After an exciting Friday of script analysis and feedback, it was time to get to work. While the three screenplays I had entered all had various final deadlines for resubmissions, the contest with the most promise, Page Turner, also had the earliest.
For the next 17 days, I was under the gun.
The first thing I felt I needed was to be able to have the entire script in front of me at once. While I could skip to wherever I wanted to in the screenplay with the software I was using, I could still only view one, maybe two, pages at a time. I felt it would be important to be able to look at multiple pages throughout the script where a character showed up to see if they were always adding new information or advancing the story. I wanted to make sure details or actions I gave didn’t become repetitive. I wanted something that I could mark up with notes.
And…I suppose I wanted to feel like I was working with an actual script, something tangible that I could have in hand, flip through.
I have the worst luck with printers, probably because I always splurge on the cheap models at Walmart. And this time was no exception. Hey, I didn’t need top of the line quality, I just needed something that could get the job done today.

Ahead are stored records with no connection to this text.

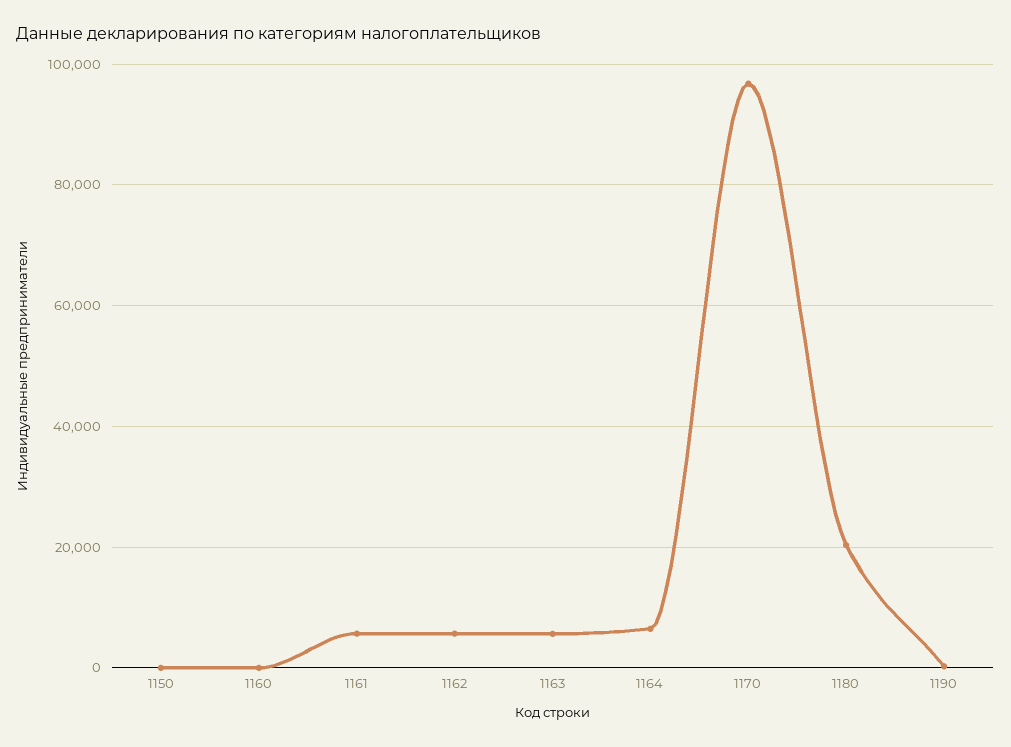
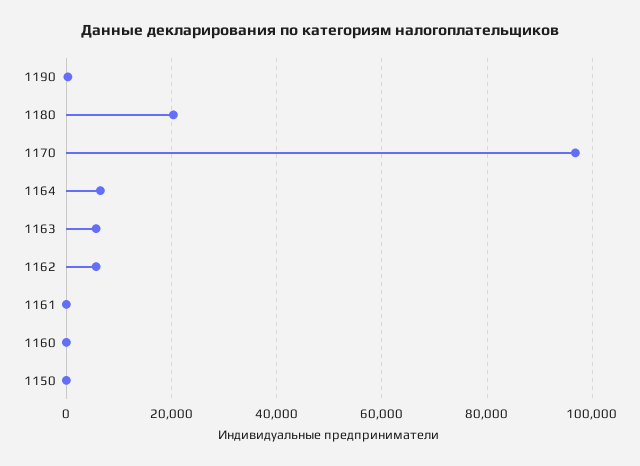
  {
    "1150": 0,
    "1160": 0,
-   "1161": 6000,
+   "1161": 0,
    "1162": 6000,
    "1163": 6000,
    "1164": 6000,
    "1170": 96000,
    "1180": 20000,
    "1190": 0
  }

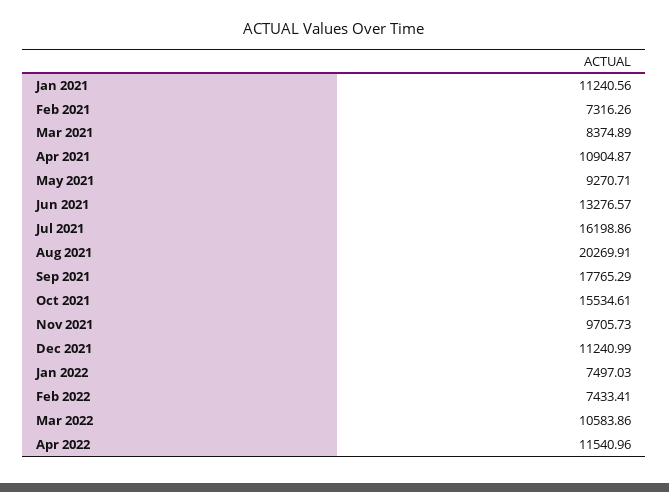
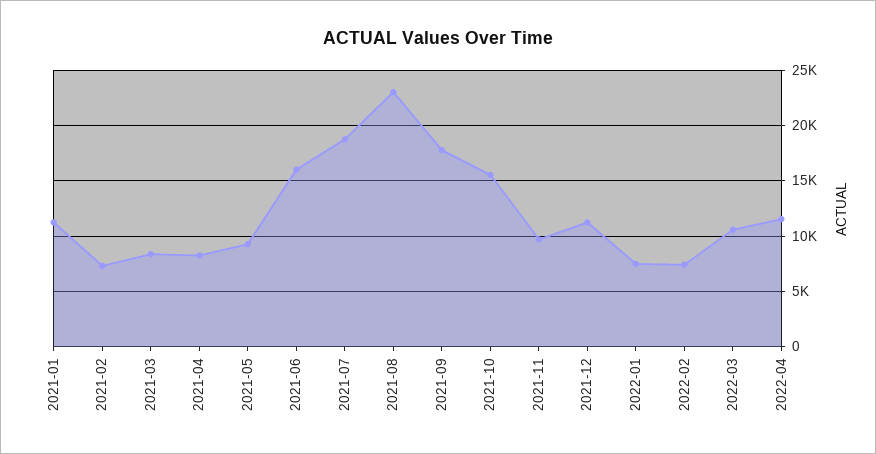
  {
    "Jan 2021": 11240.56,
    "Feb 2021": 7316.26,
    "Mar 2021": 8374.89,
-   "Apr 2021": 10904.87,
+   "Apr 2021": 8000,
    "May 2021": 9270.71,
-   "Jun 2021": 13276.57,
+   "Jun 2021": 16000,
-   "Jul 2021": 16198.86,
+   "Jul 2021": 19000,
-   "Aug 2021": 20269.91,
+   "Aug 2021": 23000,
    "Sep 2021": 17765.29,
    "Oct 2021": 15534.61,
    "Nov 2021": 9705.73,
    "Dec 2021": 11240.99,
    "Jan 2022": 7497.03,
    "Feb 2022": 7433.41,
    "Mar 2022": 10583.86,
    "Apr 2022": 11540.96
  }

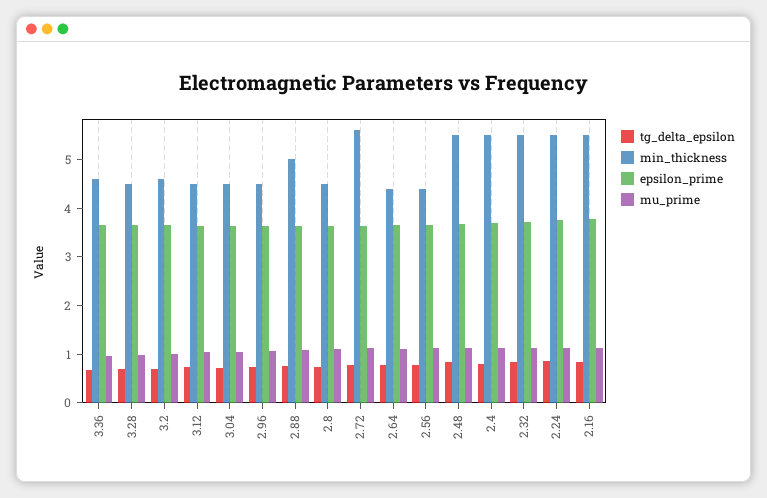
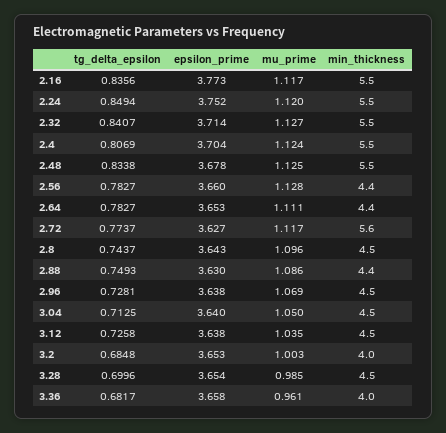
  {
    "tg_delta_epsilon": {
      "3.36": 0.6817,
      "3.28": 0.6996,
      "3.2": 0.6848,
      "3.12": 0.7258,
      "3.04": 0.7125,
      "2.96": 0.7281,
      "2.88": 0.7493,
      "2.8": 0.7437,
      "2.72": 0.7737,
      "2.64": 0.7827,
      "2.56": 0.7827,
      "2.48": 0.8338,
      "2.4": 0.8069,
      "2.32": 0.8407,
      "2.24": 0.8494,
      "2.16": 0.8356
    },
    "min_thickness": {
-     "3.36": 4.6,
+     "3.36": 4,
      "3.28": 4.5,
-     "3.2": 4.6,
+     "3.2": 4,
      "3.12": 4.5,
      "3.04": 4.5,
      "2.96": 4.5,
-     "2.88": 5,
+     "2.88": 4.4,
      "2.8": 4.5,
      "2.72": 5.6,
      "2.64": 4.4,
      "2.56": 4.4,
      "2.48": 5.5,
      "2.4": 5.5,
      "2.32": 5.5,
      "2.24": 5.5,
      "2.16": 5.5
    },
    "epsilon_prime": {
      "3.36": 3.658,
      "3.28": 3.654,
      "3.2": 3.653,
      "3.12": 3.638,
      "3.04": 3.64,
      "2.96": 3.638,
      "2.88": 3.63,
      "2.8": 3.643,
      "2.72": 3.627,
      "2.64": 3.653,
      "2.56": 3.66,
      "2.48": 3.678,
      "2.4": 3.704,
      "2.32": 3.714,
      "2.24": 3.752,
      "2.16": 3.773
    },
    "mu_prime": {
      "3.36": 0.961,
      "3.28": 0.985,
      "3.2": 1.003,
      "3.12": 1.035,
      "3.04": 1.05,
      "2.96": 1.069,
      "2.88": 1.086,
      "2.8": 1.096,
      "2.72": 1.117,
      "2.64": 1.111,
      "2.56": 1.128,
      "2.48": 1.125,
      "2.4": 1.124,
      "2.32": 1.127,
      "2.24": 1.12,
      "2.16": 1.117
    }
  }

After a brief excursion to buy a new one, I got to work right away. I made notes on everything in the script that had come up in the phone consultation the day before: recording the number of flashbacks, recording the number of speeches, recording the number of long action paragraphs, recording the number on oners (lines in a paragraph that only had a word or two). All of the problematic things that were brought up in the consultation, and the other two notes of feedback from the other contests, those were singled out with a red pen.
I also made notes of every character’s intro, and ideas I had to improve them if I felt they were weak. I made notations for where I felt I could incorporate some of the other feedback I had gotten.
I had a hard time sitting still, partly because I always do, but also because I was excited. It might sound crazy, going through your work and highlighting all the problems with it, but I thought it was great. Everything I found felt like it was bringing me one step closer to improving the script, and bringing it into the best shape it could be.
It probably took me over three hours to go through the entire script this way. I wouldn’t be surprised if it was four. And I definitely felt like I had put in all I could after reviewing, analyzing and pinpointing all the examples of weak points that the judge’s had spotted in my script. But I also felt really accomplished.
Even though it wasn’t the two and a half hour positive phone consultation from the day before, I felt this was the second day in a row I’d made great strides in my writing career. Even as I shut down for the day to relax and get ready for tomorrow, my mind kept churning out more and more ideas of how to take the notes I was given and improve my script.
For the second night in a row, when my head hit the pillow, I couldn’t wait to get back to work tomorrow.